WASHINGTON — When you think of D.C.’s major cultural exports, punk and go-go come to mind. But over the past decade, a new contender has emerged: ’90s nostalgia.
The No Scrubs: ’90s Dance Party, which launched in D.C. in 2003, has gone on to pack venues in Atlanta; Birmingham, Ala.; Charlottesville, Va.; and Baltimore, according to co-founder and DJ Will Eastman. D.C.-based ’90s cover band White Ford Bronco has risen to monster success since forming in 2008, recently playing to a crowd of 1,200 in New York. Peach Pit, a ’90s dance night at DC9, is taking the party to Minneapolis for the event’s 10th anniversary. And a new R&B-focused event, Nostalgia: The 90s Experience, may soon pop up in Los Angeles after its inaugural edition here, according to organizer Fred Baum, 50.
“The interest in the ’90s is going strong everywhere, but it’s really strong in the DMV,” Baum said of the D.C.-Maryland-Virginia area.
One likely reason D.C. is a ’90s nostalgia hotbed is the region’s great concentration of millennials, who are getting misty-eyed for their youth as they take on grown-up responsibilities. But ’90s love is turning out to be a bigger phenomenon than the usual, 10-year nostalgia cycle. Starting just a few years after the turn of the 21st century, it’s since become a major force in fashion (scrunchies), music (MC Hammer’s on tour) and screens both large (“The Lion King”) and small (“BH90210”).
Another factor that may be driving ’90s madness is our current dumpster fire of a century, which ignited on Sept. 11, 2001, blazed on with the Great Recession and continues to cough up fresh nightmares on an almost daily basis, says Jacob Juhl, a nostalgia researcher at the University of Southampton in England.
“People become nostalgic in response to adversity or psychologically negative states,” Juhl says. “Nostalgia helps restore people to a psychological equilibrium.”
Scientists have induced nostalgia in the lab by prompting people to contemplate the vast and random universe as well as by simply pumping up the air conditioning and making people feel uncomfortably cold, Juhl says. Researchers have also found that nostalgia comforts us by making us feel connected to one another and to a shared past, he adds.
Since the ’90s were the last moment before the internet splintered mass culture, the decade is particularly good nostalgia fodder, says Peach Pit DJ and founder Matt Bailer, 42.
“In the ’90s, everyone listened to the same one or two radio stations in their city that played all the Top 40 hits, spanning all kinds of genres,” he says. “After that, people started having their own ways of accessing and acquiring and listening to the music they chose to listen to, so there wasn’t such a general pool of commonality.”
Without those shared cultural touchstones, the current decade may prove difficult to reminisce about down the road, says David Newman, a nostalgia researcher at the University of Southern California.
“Since everything seems to be more individualistic now and people are all having different experiences, we might have fewer of these collectivistic nostalgic experiences overall,” Newman says.

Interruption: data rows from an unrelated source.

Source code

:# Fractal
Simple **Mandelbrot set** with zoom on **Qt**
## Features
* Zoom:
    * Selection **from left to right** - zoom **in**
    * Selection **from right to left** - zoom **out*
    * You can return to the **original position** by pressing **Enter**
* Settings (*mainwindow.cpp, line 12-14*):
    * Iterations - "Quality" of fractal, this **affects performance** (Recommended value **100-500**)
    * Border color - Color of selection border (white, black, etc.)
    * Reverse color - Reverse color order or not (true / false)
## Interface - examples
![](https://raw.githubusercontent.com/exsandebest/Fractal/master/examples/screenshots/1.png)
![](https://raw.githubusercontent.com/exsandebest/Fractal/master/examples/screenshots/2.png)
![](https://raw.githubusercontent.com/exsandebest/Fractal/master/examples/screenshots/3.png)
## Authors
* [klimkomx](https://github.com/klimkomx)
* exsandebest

Mass culture in the 21st century feels more like a grab bag of random events than a coherent narrative, notes Nick Gatewood, 40, an Ohio-based rapper who goes by the name Vice Souletric and tours the country with his nostalgia event, the Nu 90s Experience.
“Everything moves too fast now. By the time you’ve heard about something, there’s already a backlash,” he says. “No one is going to have a deep, personal connection to Pizza Rat.”
Another factor driving ’90s nostalgia is how the internet has made the past more accessible than ever before, says White Ford Bronco singer-guitarist Diego Valencia, 37. In the ’90s, you had to wait for your favorite song to play on the radio or buy a CD, so music felt more precious back then. Now you can watch or listen to anything you want, from any era, on demand — and that seems to have made people more interested in rehashing and remixing the past rather than creating new, original things.
“If you listen to contemporary music now, a lot of songs sound like something that we’ve already heard before. If you look at, say, ‘Uptown Funk’ or ‘Blurred Lines,’ they sound so much like other songs,” Valencia says. “Or there’s DJ Khaled, who has made a career out of taking other people’s ideas and adding his name to it.”
While Valencia suspects our extended ’90s obsession marks the end of reminiscing as we know it, Eastman, 50, sees a future in nostalgia. In fact, he’s banked on it with another party, Hot in Herre: 2000s Dance Party.